Cosa dire del problema tassi-doom loop?

E’ vero che le banche, stando agli stessi dati della FDIC, alla fine del 2022 presentavano qualcosa come 620 miliardi di “perdite non realizzate” legate ai Treasuries di cui hanno fatto incetta.

Tuttavia, Leon di Morningstar rimarca che il caso SVB non dovrebbe contagiare in modo importante le principali banche americane, visto che queste detengono asset “in eccesso” rispetto a una eventuale perdita in cui potrebbero intercorrere nel caso in cui fossero costrette a vendere questi titoli di stato che hanno in pancia.
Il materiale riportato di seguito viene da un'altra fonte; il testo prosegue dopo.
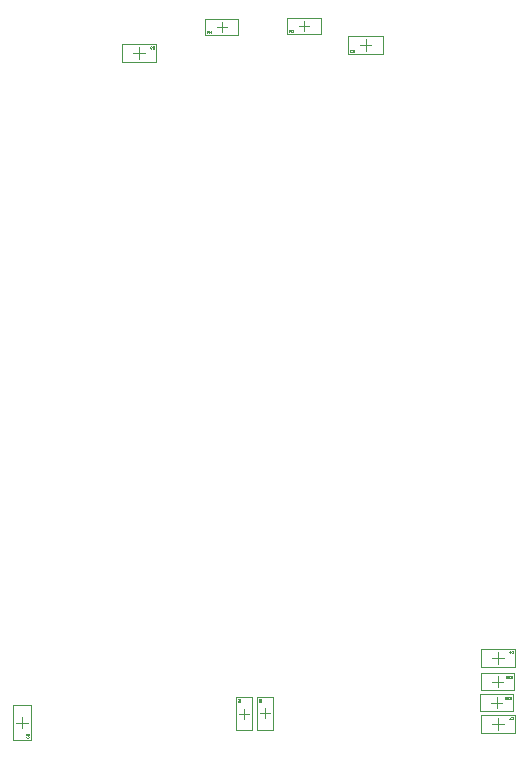
<source format=gm1>
G04*
G04 #@! TF.GenerationSoftware,Altium Limited,Altium Designer,21.4.1 (30)*
G04*
G04 Layer_Color=16711935*
%FSLAX25Y25*%
%MOIN*%
G70*
G04*
G04 #@! TF.SameCoordinates,64B9E5F6-B95A-4245-B4AC-9C5B3A661B38*
G04*
G04*
G04 #@! TF.FilePolarity,Positive*
G04*
G01*
G75*
%ADD14C,0.00394*%
%ADD15C,0.00197*%
%ADD44C,0.00158*%
D14*
X79669Y-97500D02*
X83606D01*
X81638Y-99468D02*
Y-95531D01*
X-3000Y-96028D02*
Y-92484D01*
X-4772Y-94256D02*
X-1228D01*
X4000Y-95772D02*
Y-92228D01*
X2228Y-94000D02*
X5772D01*
X-12128Y134700D02*
X-8584D01*
X-10356Y132928D02*
Y136472D01*
X15228Y135000D02*
X18772D01*
X17000Y133228D02*
Y136772D01*
X79472Y-90500D02*
X83016D01*
X81244Y-92272D02*
Y-88728D01*
X-77000Y-99106D02*
Y-95169D01*
X-78969Y-97138D02*
X-75032D01*
X81500Y-85272D02*
Y-81728D01*
X79728Y-83500D02*
X83272D01*
X37500Y126631D02*
Y130569D01*
X35531Y128600D02*
X39469D01*
X81638Y-77469D02*
Y-73532D01*
X79669Y-75500D02*
X83606D01*
X-38000Y124031D02*
Y127969D01*
X-39968Y126000D02*
X-36031D01*
D15*
X75831Y-100551D02*
X87347D01*
X75831D02*
Y-94547D01*
X87347D01*
Y-100551D02*
Y-94547D01*
X-244Y-99768D02*
Y-88744D01*
X-5756Y-99768D02*
X-244D01*
X-5756D02*
Y-88744D01*
X-244D01*
X6756Y-99512D02*
Y-88488D01*
X1244Y-99512D02*
X6756D01*
X1244D02*
Y-88488D01*
X6756D01*
X-15868Y137456D02*
X-4844D01*
Y131944D02*
Y137456D01*
X-15868Y131944D02*
X-4844D01*
X-15868D02*
Y137456D01*
X11488Y137756D02*
X22512D01*
Y132244D02*
Y137756D01*
X11488Y132244D02*
X22512D01*
X11488D02*
Y137756D01*
X75732Y-93256D02*
X86756D01*
X75732D02*
Y-87744D01*
X86756D01*
Y-93256D02*
Y-87744D01*
X-80051Y-102847D02*
Y-91331D01*
X-74047D01*
Y-102847D02*
Y-91331D01*
X-80051Y-102847D02*
X-74047D01*
X87012Y-86256D02*
Y-80744D01*
X75988D02*
X87012D01*
X75988Y-86256D02*
Y-80744D01*
Y-86256D02*
X87012D01*
X31791Y125647D02*
Y131651D01*
Y125647D02*
X43307D01*
Y131651D01*
X31791D02*
X43307D01*
X87347Y-78551D02*
Y-72547D01*
X75831D02*
X87347D01*
X75831Y-78551D02*
Y-72547D01*
Y-78551D02*
X87347D01*
X-32291Y122949D02*
Y128953D01*
X-43807D02*
X-32291D01*
X-43807Y122949D02*
Y128953D01*
Y122949D02*
X-32291D01*
D44*
X86172Y-95951D02*
X86303Y-96083D01*
X86566D01*
X86697Y-95951D01*
Y-95426D01*
X86566Y-95295D01*
X86303D01*
X86172Y-95426D01*
X85910Y-96083D02*
X85385D01*
Y-95951D01*
X85910Y-95426D01*
Y-95295D01*
X-5008Y-89394D02*
X-4221D01*
Y-89787D01*
X-4352Y-89919D01*
X-4614D01*
X-4746Y-89787D01*
Y-89394D01*
Y-89656D02*
X-5008Y-89919D01*
Y-90181D02*
Y-90443D01*
Y-90312D01*
X-4221D01*
X-4352Y-90181D01*
X1992Y-89138D02*
X2779D01*
Y-89531D01*
X2648Y-89663D01*
X2386D01*
X2255Y-89531D01*
Y-89138D01*
Y-89400D02*
X1992Y-89663D01*
Y-90450D02*
Y-89925D01*
X2517Y-90450D01*
X2648D01*
X2779Y-90319D01*
Y-90056D01*
X2648Y-89925D01*
X-15218Y132692D02*
Y133479D01*
X-14825D01*
X-14693Y133348D01*
Y133086D01*
X-14825Y132955D01*
X-15218D01*
X-14956D02*
X-14693Y132692D01*
X-14037D02*
Y133479D01*
X-14431Y133086D01*
X-13906D01*
X12138Y132992D02*
Y133779D01*
X12531D01*
X12663Y133648D01*
Y133386D01*
X12531Y133255D01*
X12138D01*
X12400D02*
X12663Y132992D01*
X12925Y133648D02*
X13056Y133779D01*
X13318D01*
X13450Y133648D01*
Y133517D01*
X13318Y133386D01*
X13187D01*
X13318D01*
X13450Y133255D01*
Y133123D01*
X13318Y132992D01*
X13056D01*
X12925Y133123D01*
X86106Y-88492D02*
Y-89279D01*
X85713D01*
X85581Y-89148D01*
Y-88886D01*
X85713Y-88754D01*
X86106D01*
X85844D02*
X85581Y-88492D01*
X84794D02*
X85319D01*
X84794Y-89017D01*
Y-89148D01*
X84926Y-89279D01*
X85188D01*
X85319Y-89148D01*
X84007Y-89279D02*
X84270Y-89148D01*
X84532Y-88886D01*
Y-88623D01*
X84401Y-88492D01*
X84138D01*
X84007Y-88623D01*
Y-88754D01*
X84138Y-88886D01*
X84532D01*
X-75451Y-101672D02*
X-75582Y-101803D01*
Y-102066D01*
X-75451Y-102197D01*
X-74927D01*
X-74795Y-102066D01*
Y-101803D01*
X-74927Y-101672D01*
X-74795Y-100885D02*
Y-101410D01*
X-75320Y-100885D01*
X-75451D01*
X-75582Y-101016D01*
Y-101278D01*
X-75451Y-101410D01*
X86362Y-81492D02*
Y-82279D01*
X85969D01*
X85838Y-82148D01*
Y-81886D01*
X85969Y-81755D01*
X86362D01*
X86100D02*
X85838Y-81492D01*
X85050D02*
X85575D01*
X85050Y-82017D01*
Y-82148D01*
X85181Y-82279D01*
X85444D01*
X85575Y-82148D01*
X84263Y-82279D02*
X84788D01*
Y-81886D01*
X84526Y-82017D01*
X84394D01*
X84263Y-81886D01*
Y-81623D01*
X84394Y-81492D01*
X84657D01*
X84788Y-81623D01*
X32966Y127051D02*
X32835Y127182D01*
X32572D01*
X32441Y127051D01*
Y126526D01*
X32572Y126395D01*
X32835D01*
X32966Y126526D01*
X33228D02*
X33359Y126395D01*
X33622D01*
X33753Y126526D01*
Y127051D01*
X33622Y127182D01*
X33359D01*
X33228Y127051D01*
Y126920D01*
X33359Y126789D01*
X33753D01*
X86172Y-73951D02*
X86303Y-74082D01*
X86566D01*
X86697Y-73951D01*
Y-73427D01*
X86566Y-73295D01*
X86303D01*
X86172Y-73427D01*
X85516Y-73295D02*
Y-74082D01*
X85910Y-73689D01*
X85385D01*
X-33466Y127549D02*
X-33334Y127418D01*
X-33072D01*
X-32941Y127549D01*
Y128074D01*
X-33072Y128205D01*
X-33334D01*
X-33466Y128074D01*
X-33728Y127549D02*
X-33859Y127418D01*
X-34122D01*
X-34253Y127549D01*
Y127680D01*
X-34122Y127811D01*
X-33990D01*
X-34122D01*
X-34253Y127942D01*
Y128074D01*
X-34122Y128205D01*
X-33859D01*
X-33728Y128074D01*
M02*

</source>
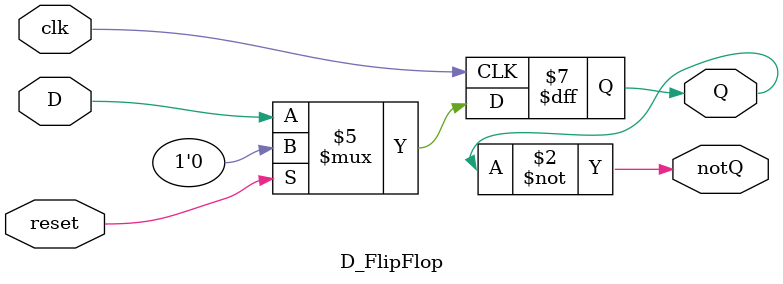
<source format=v>
`timescale 1ns/1ps
module D_FlipFlop(
    input D, reset,
    input clk,
    output reg Q,
    output notQ
);    
    initial begin
        Q <= 0;
    end
    
    always @(posedge clk) begin
        if (reset) begin
            Q <= 0;
        end else begin
            Q <= D;
        end
    end
    
    assign notQ = ~Q;
    

endmodule

</source>
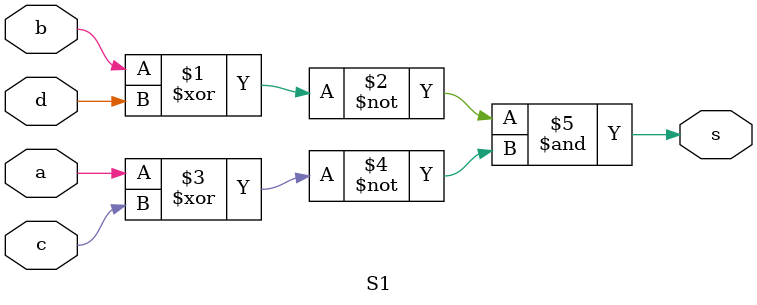
<source format=v>

 
module S1(input a, input b, input c, input d, output s ); 
// ------------------------- definir dados 

assign s = (~(b^d))&(~(a^c));
endmodule // s1
// ------------------------- 
</source>
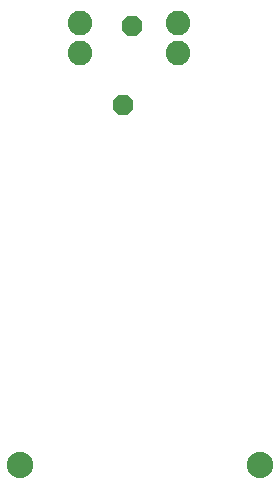
<source format=gbs>
G75*
G70*
%OFA0B0*%
%FSLAX24Y24*%
%IPPOS*%
%LPD*%
%AMOC8*
5,1,8,0,0,1.08239X$1,22.5*
%
%ADD10C,0.0820*%
%ADD11C,0.0880*%
%ADD12OC8,0.0671*%
D10*
X005772Y021324D03*
X005772Y022324D03*
X009032Y022324D03*
X009032Y021324D03*
D11*
X003757Y007600D03*
X011757Y007600D03*
D12*
X007187Y019588D03*
X007482Y022246D03*
M02*

</source>
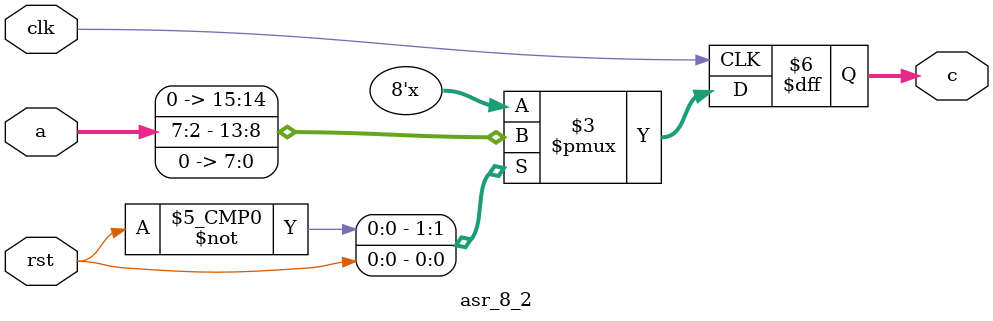
<source format=v>
module asr_8_2(
    a,
    c,
    clk,
    rst
);

input [7:0] a;
input clk, rst;
output [7:0] c;

always @ ( posedge clk )
begin
    case(rst)
        0: c = a >>> 2;
        1: c = 0;
    endcase
end

endmodule

</source>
Inoltre, le loro attività sono diversificate.

Allarme o allarmismo? Il panico seminato su Twitter e WhatsApp

Ma non mancano neanche gli scettici, che ricordano come alla fine le grandi crisi siano nate anche a causa della cosiddetta profezia che si autoavvera, che avrebbe creato nel caso di Silicon Valley Bank un panico non giustificato.

Qualcuno, interpellato dalla CNBC, ha anche parlato di una “corsa agli sportelli” che ha colpito SVB “nata da Twitter”, visto che diversi esponenti della comunità hi-tech hanno iniziato a lanciare attenti al lupo vari sulla piattaforma di Elon Musk, scatenando una situazione, più che di allarme, di allarmismo e panico.

In particolare, ha fatto notare il ceo di una società tecnologica, sono stati diversi i finanziatori di start-up che si sono catapultati su Twitter ma anche sulle varie chat di gruppo di Whatsapp di Meta-Facebook scatenando l’inferno SVB.

Tanto che dal mercato del venture capital è arrivato il racconto di un dirigente che ha paragonato l’allarme bank run risuonato sui social alla stregua di un “allarme incendio lanciato in un cinema pieno di gente, senza che ci fosse alla fine un vero incendio”.

Ma si sa, nel mondo della finanza non mancano crisi innescate proprio dal panico. Crisi che però si traducono in una raffica di licenziamenti, che sono reali, e che finiscono con creare altrettante crisi vere nel tessuto dell’economia. Provocando cadute del Pil, dunque, reali, anche se di matrice psicologica.